I think for approach 2 you want the ratio of deaths:(deaths+recoveries) rather than just deaths:recoveries. This means that the 2 approaches actually give the same result.
This method may lead to an overestimate as deaths occur earlier in the illness than declarations of recovery. If deaths occur at a constant rate between diagnosis and recovery then it would be more like half this value (depending on how the infection rate is changing). Looking at it like this gives 5.8 - 11.5% mortality.
An alternative method would look at average time from diagnosis to death and look back to how many diagnoses there were that many days ago. For Sars/Mers this looks like 10-18 days which would give death rates for Covid-19 of 4.4% - 12.4% which is pleasingly similar to the above method but might not actually mean anything!
Yes, bad mistake there! Thanks.
Data always says something unless it's randomly generated. At the very least Chinese data provides lower bounds on some things. You can get somewhat better estimates if you model their incentives (though the lying will greatly increase the uncertainty and complexity of any model)

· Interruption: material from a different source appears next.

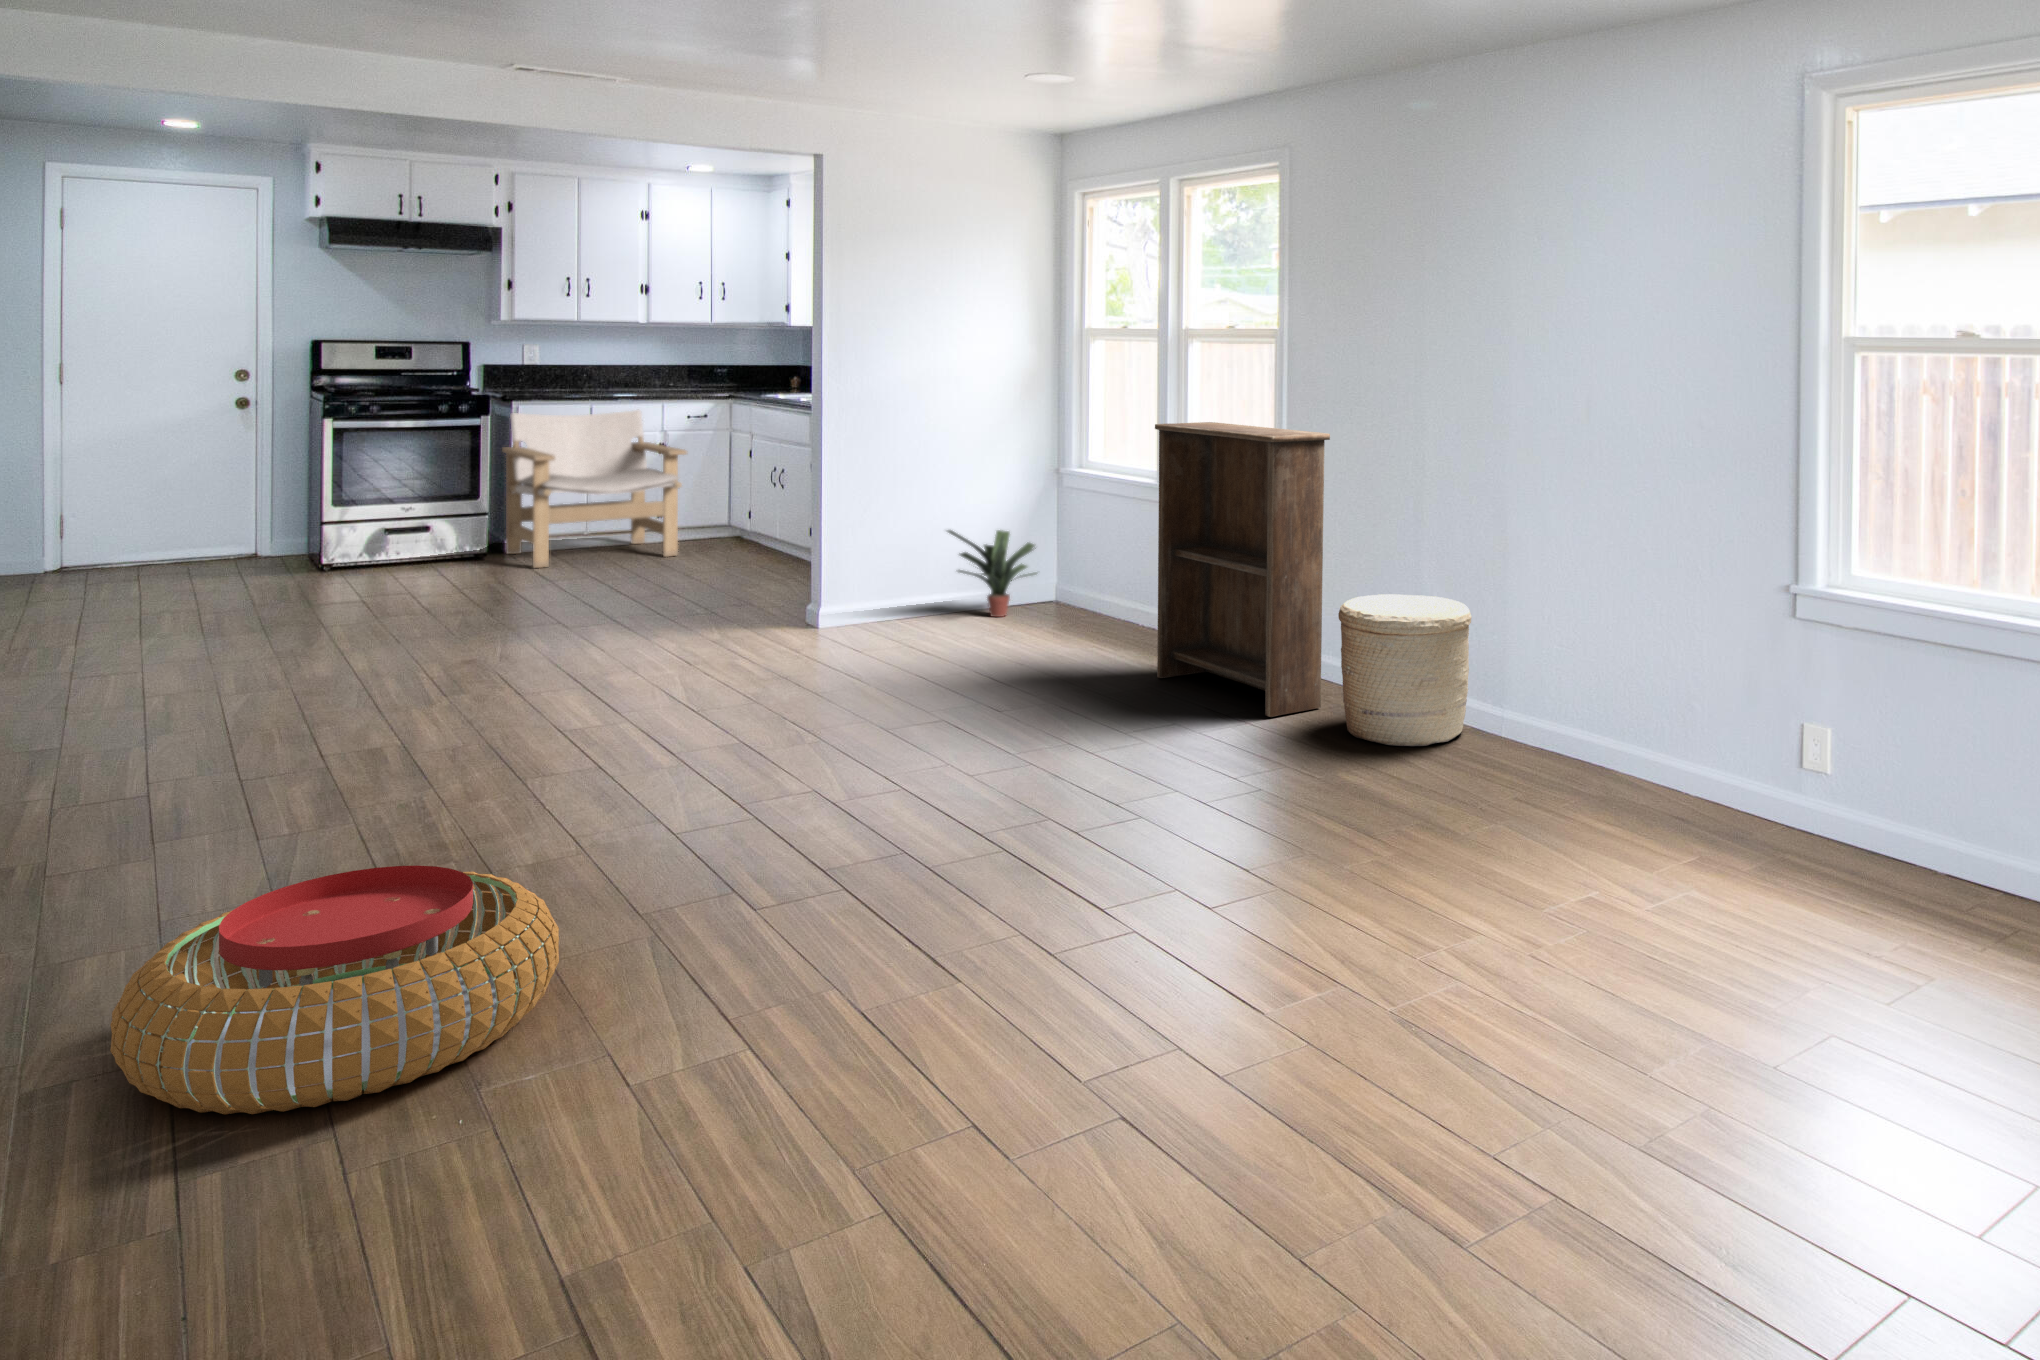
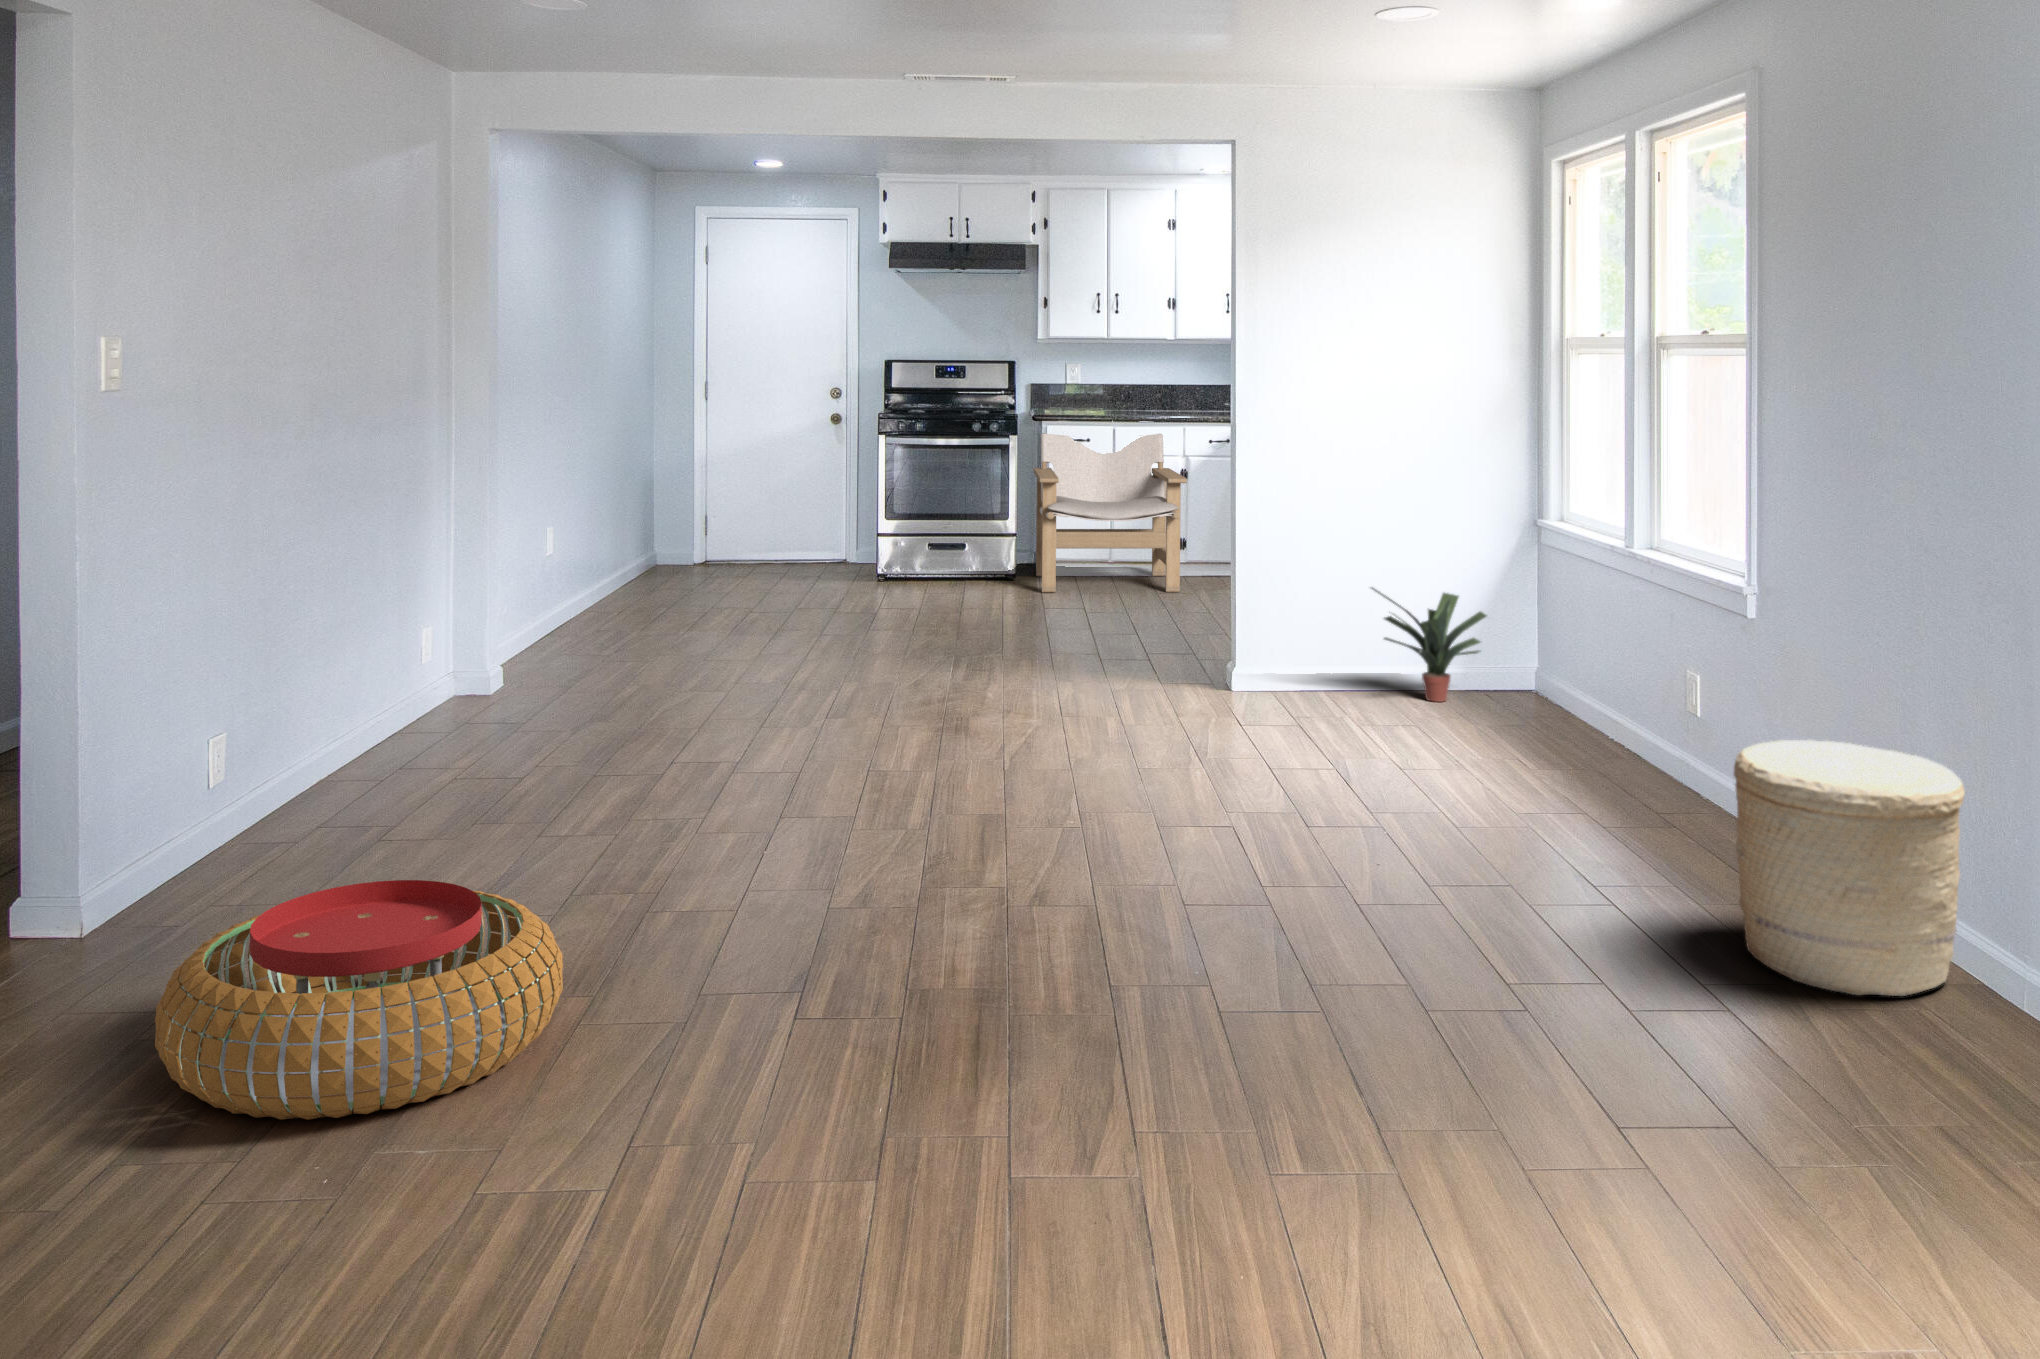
bookshelf: present [1155,422,1330,717] -> none [1546,466,1755,899]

There's some but not a lot of interest in this topic on LW; I have a mailing list with primarily rationalist types on the topic; PM me email address to be added
This report was the first report from official sources that made sense to me. Experts are estimating that a large portion of people infected with the virus only show mild symptoms, or are even asymptomatic. Those people are unlikely to get tested in hospitals. If we factor them in, this dilutes the CFR and, according to current estimates, it will likely more than cancel out the delay for confirmed deaths compared to confirmed infections.

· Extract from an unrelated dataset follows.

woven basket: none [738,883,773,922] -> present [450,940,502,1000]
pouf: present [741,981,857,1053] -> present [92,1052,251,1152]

Good find. Check Figure 2 - they have the expected numbers of deaths over time in patients identified by February 8 with different case fatality rates. Helpfully, the exact right side of the graph is today, February 20. The current deaths are 11, but several of those were not identified by Febraury 8 - I know for a fact that the 2 Iranian cases, the Korean case, and the Japanese case were not, but I am unable to determine how many of the others were not. Seven puts the central tendency at ~5% but that is definitely an overestimate due to some of the deaths likely being newly identified and the missing of mild cases.
Now that you have a definition for mortality rate - time for an update in your post?
I presume more people will be reading so clarification would be valuable.
I could but don't think it matters.
First, most here (and I don't disagree) are saying the numbers are all incorrect anyhow so using a different calculation accomplishes nothing.
One is still left with the question of what the defined population should be. Moreover, I don't see why one cannot define the population to be those who are infected so it is not clear to me this is not consistent with the definition. We should also ask should there be multiple defined population, so suggesting a mortality rate largely vacuous. (Something I clearly did not address initially as well.)
Even if it is not correct to call the numbers I generated a mortality rate it seems sensible to have some sense of dangerous the situation and some generic rate definition you linked to really doesn't much insight to that.